[Stored items]
..............................

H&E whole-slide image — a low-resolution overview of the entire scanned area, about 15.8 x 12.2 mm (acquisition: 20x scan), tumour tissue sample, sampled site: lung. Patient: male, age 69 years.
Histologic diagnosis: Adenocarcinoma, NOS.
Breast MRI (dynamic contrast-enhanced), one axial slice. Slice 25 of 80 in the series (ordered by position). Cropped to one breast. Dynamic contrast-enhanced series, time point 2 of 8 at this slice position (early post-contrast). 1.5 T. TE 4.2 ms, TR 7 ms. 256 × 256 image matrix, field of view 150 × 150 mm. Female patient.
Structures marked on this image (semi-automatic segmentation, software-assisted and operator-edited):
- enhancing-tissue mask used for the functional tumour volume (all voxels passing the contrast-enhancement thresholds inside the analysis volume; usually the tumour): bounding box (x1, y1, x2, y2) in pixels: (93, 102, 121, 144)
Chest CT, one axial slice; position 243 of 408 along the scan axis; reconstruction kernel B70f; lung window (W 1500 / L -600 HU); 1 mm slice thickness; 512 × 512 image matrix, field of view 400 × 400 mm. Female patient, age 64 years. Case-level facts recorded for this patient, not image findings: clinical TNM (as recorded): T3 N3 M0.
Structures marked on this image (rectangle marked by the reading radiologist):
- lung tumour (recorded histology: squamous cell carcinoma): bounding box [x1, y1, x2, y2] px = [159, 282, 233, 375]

..............................

▸ HOW TO COMPLETE THIS TASK: Locate the word "recorded" in the records above, and return each line that has it.

▸ EXERCISE OUTPUT:
Chest CT, one axial slice; position 243 of 408 along the scan axis; reconstruction kernel B70f; lung window (W 1500 / L -600 HU); 1 mm slice thickness; 512 × 512 image matrix, field of view 400 × 400 mm. Female patient, age 64 years. Case-level facts recorded for this patient, not image findings: clinical TNM (as recorded): T3 N3 M0.
- lung tumour (recorded histology: squamous cell carcinoma): bounding box [x1, y1, x2, y2] px = [159, 282, 233, 375]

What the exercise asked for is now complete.